Selbst wenn der Bevollmächtigte davon ausgegangen sein sollte, dass sein Antrag auf Verlängerung der Beschwerdebegründungsfrist korrekt abgesandt worden sei, so liege eine Verletzung der Sorgfaltspflicht darin, dass er nicht bei Gericht nachgefragt habe, ob mit einer Bewilligung der Fristverlängerung zu rechnen sei.

Schließlich sei eine Sorgfaltspflichtverletzung darin zu erkennen, dass er auf das Schreiben des Berichterstatters im Beschwerdeverfahren vor dem LSG nicht reagiert habe; die fehlerhafte Adressierung des Fristverlängerungsantrags habe sich ihm aufdrängen müssen.

Praxishinweis

1. Die Entscheidung des BSG zeigt auf, dass es bei der Übermittlung von (fristwahrenden) Schriftsätzen einen Kernbereich der Tätigkeiten und Aufgaben gibt, der von Rechtsanwälten nicht an das Kanzleipersonal übertragen werden darf, ohne für den Fall der Fristversäumnis eine Wiedereinsetzung in den vorigen Stand zu gefährden. Es ist anwaltliche Aufgabe vor dem Anbringen der qeS den Schriftsatz auf die richtige Adressierung und daraufhin zu überprüfen, dass das richtige Aktenzeichen angebracht wurde. Der BGH verlangt insoweit auch, dass sich die automatisierte Eingangsbestätigung gem. § 130a Abs. 5 Satz 2 ZPO (§ 65a Abs. 5 Satz 2 SGG) auf die Datei mit dem Schriftsatz bezieht, dessen Übermittlung erfolgen sollte (BGH, BeckRS 2023, 9511: sprechende Dateibezeichnung; BGH, BeckRS 2023, 26314).

Ohne Zweifel zum Kernbereich anwaltlichen Handelns bei der Übermittlung von Dokumenten über das beA gehört es, die qeS anzubringen oder – um diese Sachverhaltsgestaltung ging es in der zu besprechenden Entscheidung nicht – das Dokument unsigniert aus dem eigenen Postfach zu übermitteln (sicherer Übermittlungsweg i.S.v. § 65a Abs. 4 Satz 1 Nr. 2 SGG).
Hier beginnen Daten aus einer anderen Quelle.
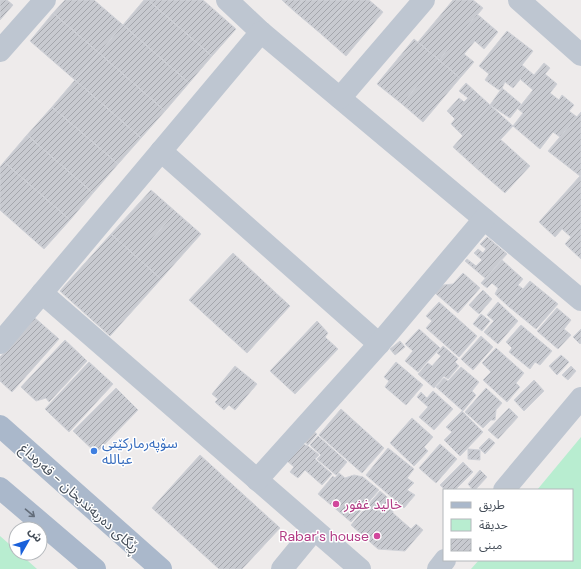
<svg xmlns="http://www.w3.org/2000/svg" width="581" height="569" viewBox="0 0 581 569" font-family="'DM Sans','Noto Sans Arabic',sans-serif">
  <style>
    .green { fill: #b8edd0 }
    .building { fill: url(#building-hatch); stroke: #cfd1d7 }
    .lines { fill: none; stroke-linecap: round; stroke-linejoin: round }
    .minor { stroke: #bec6d1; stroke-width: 22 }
    .major { stroke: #aab8cb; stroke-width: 22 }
    .oneway { stroke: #636d7a }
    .shop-dot { fill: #3f7fe0; stroke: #fff; stroke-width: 1.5 }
    .hotel-dot { fill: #d1479c; stroke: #fff; stroke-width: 1.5 }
    .labels { text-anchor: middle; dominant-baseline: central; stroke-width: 3; stroke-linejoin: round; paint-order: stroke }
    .shop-label { font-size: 14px; fill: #366cbe; stroke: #fff; text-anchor: start }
    .street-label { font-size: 14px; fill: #444d58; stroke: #fff }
    .hotel-label { font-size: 14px; fill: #b23c85; stroke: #fff; text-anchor: start }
  </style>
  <defs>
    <pattern id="building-hatch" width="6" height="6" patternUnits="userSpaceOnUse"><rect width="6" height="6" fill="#c8cad0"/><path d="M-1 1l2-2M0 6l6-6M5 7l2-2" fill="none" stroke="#a4a6ac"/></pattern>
  </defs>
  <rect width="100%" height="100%" fill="#eeebeb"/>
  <g class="green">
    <polygon points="581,437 581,569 471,569 479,560 572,560 572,490 537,490"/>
    <polygon points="0,536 16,550 16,553 19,553 37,569 0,569"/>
  </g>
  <g class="building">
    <polygon points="0,0 7,0 13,5 0,20"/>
    <polygon points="65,0 94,0 123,25 99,53 53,13"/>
    <polygon points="144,0 148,0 212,56 189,83 123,25"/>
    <polygon points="148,0 203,0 236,29 212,56"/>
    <polygon points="282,0 303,0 294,11"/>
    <polygon points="303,0 349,0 320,33 294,11"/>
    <polygon points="349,0 369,0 383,12 346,56 320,33"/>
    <polygon points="453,0 473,0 483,8 439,60 418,42"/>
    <polygon points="53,13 99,53 75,80 30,41"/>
    <polygon points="477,14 498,32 484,49 475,41 464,54 474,62 460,78 439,60"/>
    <polygon points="123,25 189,83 165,111 99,53"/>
    <polygon points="507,31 533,51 522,65 528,70 513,88 505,82 502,88 499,90 485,80 489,74 479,66"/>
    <polygon points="414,39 439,60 402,104 377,84"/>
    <polygon points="99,53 165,111 141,138 75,80"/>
    <polygon points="439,60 460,78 423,122 402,104"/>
    <polygon points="544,63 550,68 545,74 557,84 550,93 559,100 562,95 574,105 569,111 577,117 560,137 553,132 540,149 513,126 523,113 518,109 533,90 520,79 528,70 534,75"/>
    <polygon points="75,80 141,138 118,164 52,107"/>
    <polygon points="466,83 490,105 463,136 451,124 455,119 447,111 459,98 464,102 468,98 459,91"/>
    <polygon points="502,88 521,104 510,118 490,105"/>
    <polygon points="490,105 513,126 475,167 453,147"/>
    <polygon points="52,107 118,164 93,193 27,135"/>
    <polygon points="581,112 581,175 580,176 548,151"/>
    <polygon points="27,135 93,193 70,220 4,162"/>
    <polygon points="500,139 530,166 505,193 475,167"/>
    <polygon points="4,162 70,220 44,249 0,210 0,167"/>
    <polygon points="580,176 581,177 581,226 571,237 562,229 555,237 539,222"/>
    <polygon points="151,190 176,212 136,257 111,234"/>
    <polygon points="176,212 201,234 161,279 136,257"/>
    <polygon points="581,226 581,259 565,244"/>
    <polygon points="111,234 161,279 110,336 60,291"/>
    <polygon points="487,237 507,254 485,278 465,261 467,259 476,266 482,260 474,253 478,249 483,253 486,249 480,244"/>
    <polygon points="233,253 290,306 247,353 189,300"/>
    <polygon points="502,260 523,279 518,285 523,289 508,306 495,294 498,288 492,283 487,288 481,283"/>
    <polygon points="463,273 480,288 458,313 435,293 443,285 453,284"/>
    <polygon points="530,281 558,304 536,329 508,306"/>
    <polygon points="483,290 492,299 479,314 469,305"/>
    <polygon points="439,302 477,336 459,357 426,328 432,321 426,316"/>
    <polygon points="498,302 518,321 498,344 484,332 494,321 487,315"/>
    <polygon points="557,308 571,320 564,329 571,335 558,349 537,331"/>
    <polygon points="481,314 490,321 482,331 473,324"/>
    <polygon points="35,318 59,339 12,392 0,381 0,357"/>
    <polygon points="317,321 328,333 325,337 338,349 295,394 270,371"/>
    <polygon points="521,325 552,351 540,365 535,362 530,369 509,352 512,348 506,342"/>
    <polygon points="419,329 440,348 418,372 405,361 413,351 405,344"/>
    <polygon points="581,329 581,343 580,344 573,337"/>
    <polygon points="481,336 493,347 473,370 461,359"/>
    <polygon points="65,340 87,361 49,402 46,398 36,401 21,387"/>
    <polygon points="400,341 405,347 395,355 390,349"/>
    <polygon points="443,346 458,359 455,362 459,366 448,379 444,376 434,388 418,374 428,363 432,366 441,356 437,353"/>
    <polygon points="496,348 524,373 516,383 520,387 507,402 483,380 491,372 482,363"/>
    <polygon points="561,355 569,362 557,375 549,366"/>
    <polygon points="89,362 113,384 69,432 45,409"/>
    <polygon points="396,362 423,385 406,405 385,387 389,381 384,377"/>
    <polygon points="235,366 257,384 235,410 229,405 224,410 215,402 218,399 212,394"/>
    <polygon points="571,366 576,371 568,380 562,375"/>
    <polygon points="461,367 479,382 472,391 476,395 463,411 436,387 444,378 448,381"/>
    <polygon points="534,380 544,391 524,411 514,400"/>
    <polygon points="116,388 138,410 96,453 73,431"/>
    <polygon points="486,388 502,403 496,410 495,420 491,420 483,428 465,412"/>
    <polygon points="433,391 453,409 434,430 419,417 428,407 417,397 421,392 427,398"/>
    <polygon points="509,408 518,417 498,439 488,430"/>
    <polygon points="341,409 384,448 362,473 319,435"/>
    <polygon points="462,411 483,432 460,456 444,440 452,432 446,427"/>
    <polygon points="412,418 433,437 424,447 428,451 414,466 390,443"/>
    <polygon points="309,428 317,434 308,445 300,438"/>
    <polygon points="318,436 347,462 336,475 317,459 321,455 310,445"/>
    <polygon points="489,438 495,443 485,454 479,448"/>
    <polygon points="300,443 308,446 319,455 315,459 332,474 322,485 305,470 298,478 290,472 294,467 286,460"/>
    <polygon points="440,444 457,459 436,483 419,468"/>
    <polygon points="388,448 414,469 407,478 414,483 407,490 415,495 404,508 366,475"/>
    <polygon points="468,449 480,450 480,460 468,459"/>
    <polygon points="200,455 280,528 242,569 219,569 152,508"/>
    <polygon points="463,462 473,472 455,490 445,490 440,485"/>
    <polygon points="480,470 487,477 475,490 473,490 468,484"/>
    <polygon points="339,473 345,478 354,475 363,477 379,490 351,522 318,494 333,476 335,478"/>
    <polygon points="380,491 394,503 392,506 393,513 411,529 416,524 423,530 405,551 378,549 351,525"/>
  </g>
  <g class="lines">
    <g class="minor">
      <polyline points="227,0 261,32 581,300"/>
      <polyline points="519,0 581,55"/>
      <polyline points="0,51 45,0"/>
      <polyline points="340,98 424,0"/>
      <polyline points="161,151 379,344"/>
      <polyline points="42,293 360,569"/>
      <polyline points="0,343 261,32"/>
      <polyline points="257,480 379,344 484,219"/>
      <polyline points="504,490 581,398"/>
      <polyline points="282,569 314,530"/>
      <polyline points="438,569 445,560"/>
    </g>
    <g class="major">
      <polyline points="0,426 161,569"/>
      <polyline points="0,488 95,569"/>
    </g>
  </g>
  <defs><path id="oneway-shaft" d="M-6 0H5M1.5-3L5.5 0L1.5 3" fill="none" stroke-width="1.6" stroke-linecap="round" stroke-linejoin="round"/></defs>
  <use class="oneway" href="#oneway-shaft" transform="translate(30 513) rotate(40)"/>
  <circle class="shop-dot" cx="94" cy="451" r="4"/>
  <g class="hotel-dot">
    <circle cx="336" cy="504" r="4"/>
    <circle cx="377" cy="536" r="4"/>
  </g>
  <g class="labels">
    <g class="shop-label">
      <text x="102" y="443">سۆپه‌رماركێتى<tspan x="102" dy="16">عبالله</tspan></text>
    </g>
    <g class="street-label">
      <text transform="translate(80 498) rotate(42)">ڕێگای دەربەندیخان - قەرەداغ</text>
    </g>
    <g class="hotel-label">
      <text x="344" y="504">خالید غفور</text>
      <text x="369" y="536" text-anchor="end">Rabar's house</text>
    </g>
  </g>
  <rect x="443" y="489" width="130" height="72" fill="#ffffff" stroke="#b4b8bc"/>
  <rect x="451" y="502" width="20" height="6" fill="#aab8cb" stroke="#b4b8bc"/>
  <text x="479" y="509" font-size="12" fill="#444d58">طريق</text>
  <rect x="451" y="519" width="20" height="12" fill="#b8edd0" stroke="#b4b8bc"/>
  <text x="479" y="529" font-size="12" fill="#444d58">حديقة</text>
  <rect x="451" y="539" width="20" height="12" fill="url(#building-hatch)" stroke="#b4b8bc"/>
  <text x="479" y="549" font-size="12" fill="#444d58">مبنى</text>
  <g transform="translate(28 541) rotate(51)"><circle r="19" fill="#ffffff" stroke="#b4b8bc"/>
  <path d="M0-3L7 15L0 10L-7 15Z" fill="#1960da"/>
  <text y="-6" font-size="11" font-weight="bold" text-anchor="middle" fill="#444d58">ش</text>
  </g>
</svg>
Die Weitergabe der anwaltlichen beA-Karte und der Zugangs-PIN (wie des anwaltlichen Softwarezertifikats) sind nach § 26 Abs. 1 RAVPV nicht gestattet (BGH, BeckRS 2023, 26314 mit vorsichtig kritischer Anm Toussaint, FD-ZVR 2023, 460756).

2. Dass der Bevollmächtigte des Klägers nicht schuldlos an der Fristversäumnis war, da er auf den Hinweis des Berichterstatters des Beschwerdeverfahrens vor dem Landessozialgericht nicht reagiert hat, liegt auf der Hand.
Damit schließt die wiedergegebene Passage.